> _Instructions to follow_
Determine how many lines of the records contain the string "平板保护套". Give only the number.

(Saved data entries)
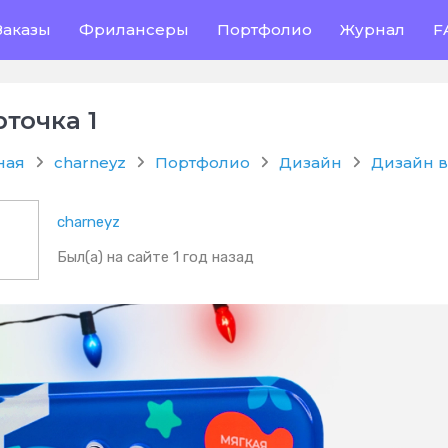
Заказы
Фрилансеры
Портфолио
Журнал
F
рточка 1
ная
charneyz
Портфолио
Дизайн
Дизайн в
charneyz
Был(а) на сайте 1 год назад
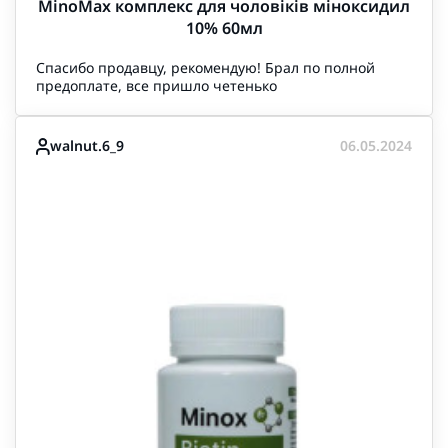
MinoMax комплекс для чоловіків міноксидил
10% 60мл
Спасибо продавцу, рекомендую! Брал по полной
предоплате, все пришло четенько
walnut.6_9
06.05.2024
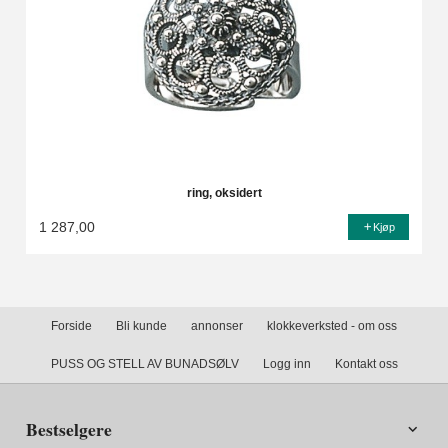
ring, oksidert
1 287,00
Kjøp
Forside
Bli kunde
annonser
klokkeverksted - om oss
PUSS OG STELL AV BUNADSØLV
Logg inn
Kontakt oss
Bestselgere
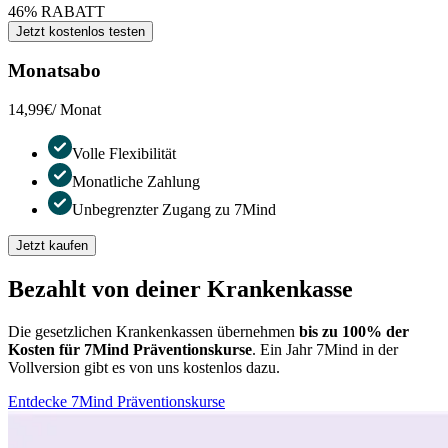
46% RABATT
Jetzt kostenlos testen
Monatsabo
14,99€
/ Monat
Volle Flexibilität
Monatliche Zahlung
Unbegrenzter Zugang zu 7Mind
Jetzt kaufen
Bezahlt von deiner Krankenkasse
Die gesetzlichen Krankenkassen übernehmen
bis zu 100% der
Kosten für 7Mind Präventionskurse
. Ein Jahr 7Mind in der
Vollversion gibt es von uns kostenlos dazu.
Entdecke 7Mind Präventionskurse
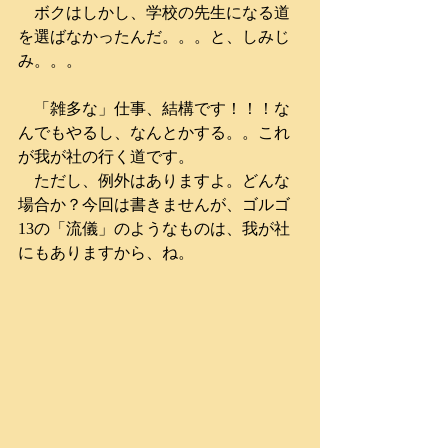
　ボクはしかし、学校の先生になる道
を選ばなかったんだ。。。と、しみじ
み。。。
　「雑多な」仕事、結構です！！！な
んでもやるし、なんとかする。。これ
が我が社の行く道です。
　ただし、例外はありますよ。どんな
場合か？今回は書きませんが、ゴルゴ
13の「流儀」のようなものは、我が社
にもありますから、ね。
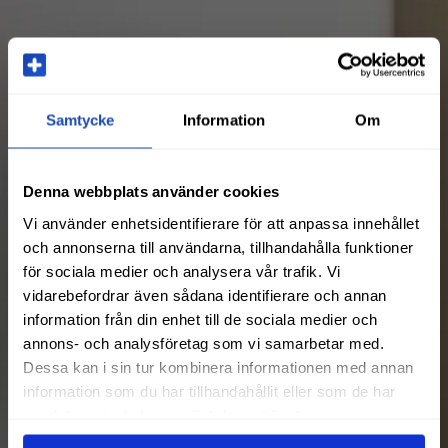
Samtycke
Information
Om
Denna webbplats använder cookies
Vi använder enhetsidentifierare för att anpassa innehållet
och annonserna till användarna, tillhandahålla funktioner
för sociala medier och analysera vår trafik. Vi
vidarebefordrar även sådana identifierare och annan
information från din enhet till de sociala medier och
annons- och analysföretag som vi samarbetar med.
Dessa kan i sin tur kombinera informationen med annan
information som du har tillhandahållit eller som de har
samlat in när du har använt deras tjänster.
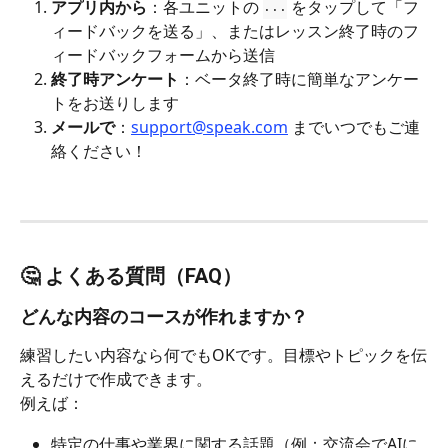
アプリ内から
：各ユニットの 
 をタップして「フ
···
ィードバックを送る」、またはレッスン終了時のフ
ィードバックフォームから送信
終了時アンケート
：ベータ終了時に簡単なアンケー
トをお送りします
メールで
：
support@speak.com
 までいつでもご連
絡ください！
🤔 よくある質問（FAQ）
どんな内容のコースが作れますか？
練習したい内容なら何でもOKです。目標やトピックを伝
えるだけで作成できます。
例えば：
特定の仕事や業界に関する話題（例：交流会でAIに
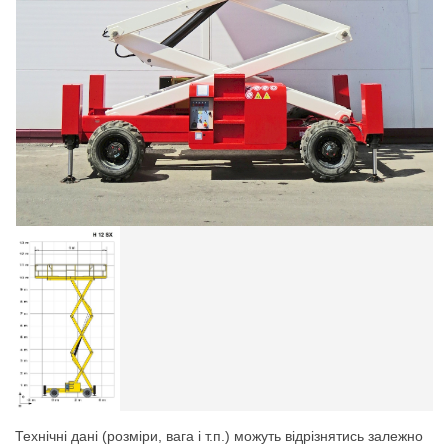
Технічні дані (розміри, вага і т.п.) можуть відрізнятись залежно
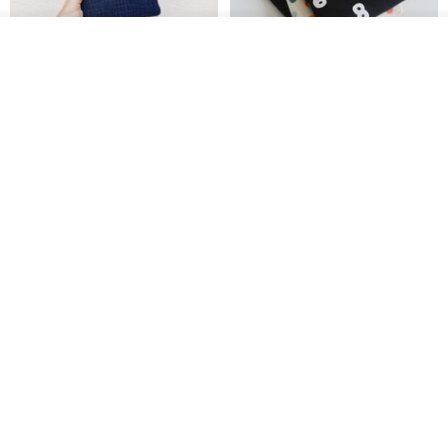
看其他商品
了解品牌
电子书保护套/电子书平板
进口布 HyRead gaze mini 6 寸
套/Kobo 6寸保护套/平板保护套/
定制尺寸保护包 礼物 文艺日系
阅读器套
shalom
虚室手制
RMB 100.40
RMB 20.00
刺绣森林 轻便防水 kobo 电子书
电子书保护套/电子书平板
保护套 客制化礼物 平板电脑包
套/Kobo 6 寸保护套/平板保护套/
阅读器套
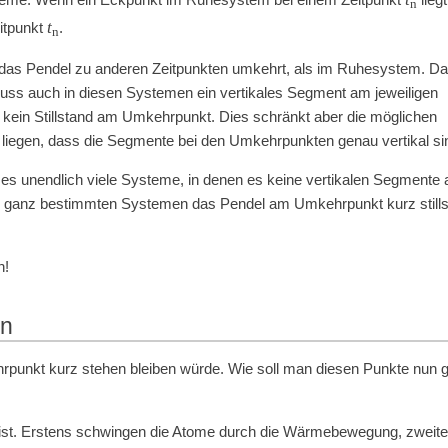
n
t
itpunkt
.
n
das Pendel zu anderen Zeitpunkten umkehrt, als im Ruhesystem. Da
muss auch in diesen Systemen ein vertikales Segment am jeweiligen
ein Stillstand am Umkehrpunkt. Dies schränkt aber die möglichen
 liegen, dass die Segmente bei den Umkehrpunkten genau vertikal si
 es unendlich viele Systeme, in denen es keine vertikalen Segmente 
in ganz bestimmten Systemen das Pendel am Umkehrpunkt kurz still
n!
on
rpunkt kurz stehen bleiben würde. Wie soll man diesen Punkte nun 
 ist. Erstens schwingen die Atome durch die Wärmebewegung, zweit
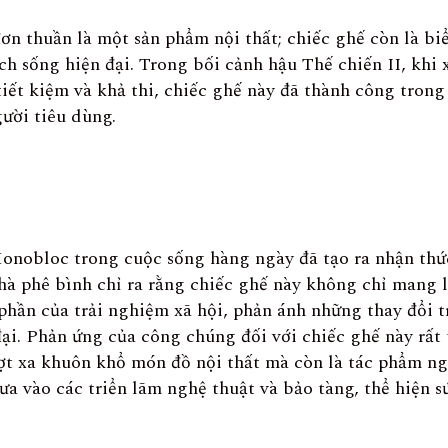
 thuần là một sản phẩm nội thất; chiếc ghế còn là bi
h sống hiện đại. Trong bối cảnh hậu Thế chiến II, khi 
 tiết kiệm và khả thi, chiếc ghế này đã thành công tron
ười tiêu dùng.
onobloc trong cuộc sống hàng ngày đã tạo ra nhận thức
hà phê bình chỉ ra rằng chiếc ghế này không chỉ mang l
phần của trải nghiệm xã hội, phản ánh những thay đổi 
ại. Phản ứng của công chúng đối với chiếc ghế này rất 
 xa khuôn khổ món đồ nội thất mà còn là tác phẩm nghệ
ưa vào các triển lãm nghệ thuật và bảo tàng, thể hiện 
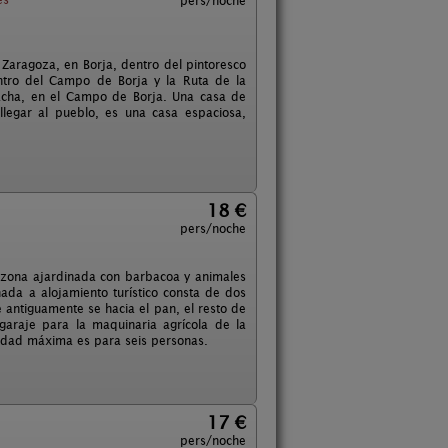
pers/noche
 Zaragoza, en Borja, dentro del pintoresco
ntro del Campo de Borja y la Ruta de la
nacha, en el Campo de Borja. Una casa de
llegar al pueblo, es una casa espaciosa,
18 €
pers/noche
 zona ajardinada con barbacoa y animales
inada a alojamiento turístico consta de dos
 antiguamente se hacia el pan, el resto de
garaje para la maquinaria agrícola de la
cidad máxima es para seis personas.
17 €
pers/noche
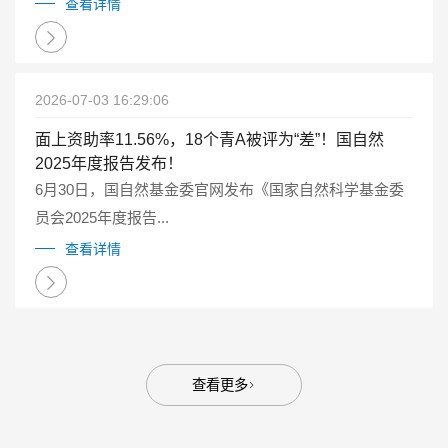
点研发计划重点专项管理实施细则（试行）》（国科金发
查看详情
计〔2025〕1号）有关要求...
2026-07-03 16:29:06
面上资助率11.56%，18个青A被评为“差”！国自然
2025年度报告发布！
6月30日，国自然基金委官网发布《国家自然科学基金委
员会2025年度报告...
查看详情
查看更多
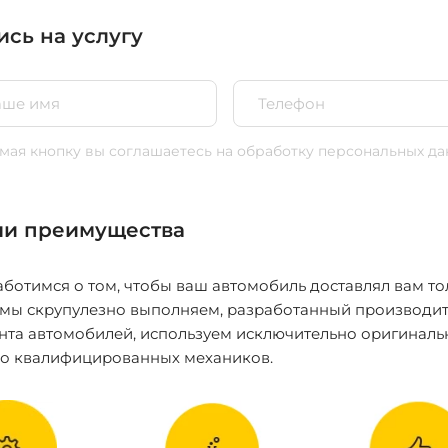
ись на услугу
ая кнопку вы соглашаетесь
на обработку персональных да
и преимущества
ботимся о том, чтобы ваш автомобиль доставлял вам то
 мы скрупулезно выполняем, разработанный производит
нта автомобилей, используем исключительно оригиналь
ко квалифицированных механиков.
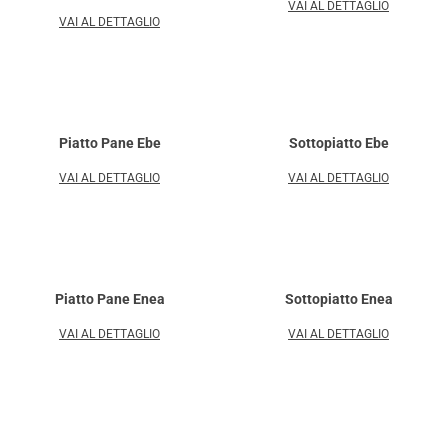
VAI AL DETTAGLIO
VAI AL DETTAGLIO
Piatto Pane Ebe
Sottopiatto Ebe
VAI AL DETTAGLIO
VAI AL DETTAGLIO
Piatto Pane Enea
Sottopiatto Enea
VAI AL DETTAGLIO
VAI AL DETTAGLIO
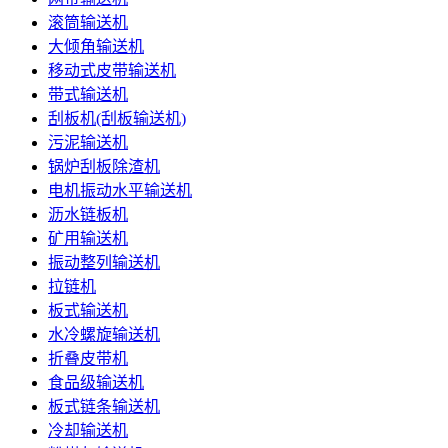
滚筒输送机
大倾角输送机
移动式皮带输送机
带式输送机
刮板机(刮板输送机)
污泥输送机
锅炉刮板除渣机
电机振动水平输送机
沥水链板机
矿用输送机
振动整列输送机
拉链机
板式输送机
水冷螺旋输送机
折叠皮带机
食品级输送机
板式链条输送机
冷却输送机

> _Answer space_
2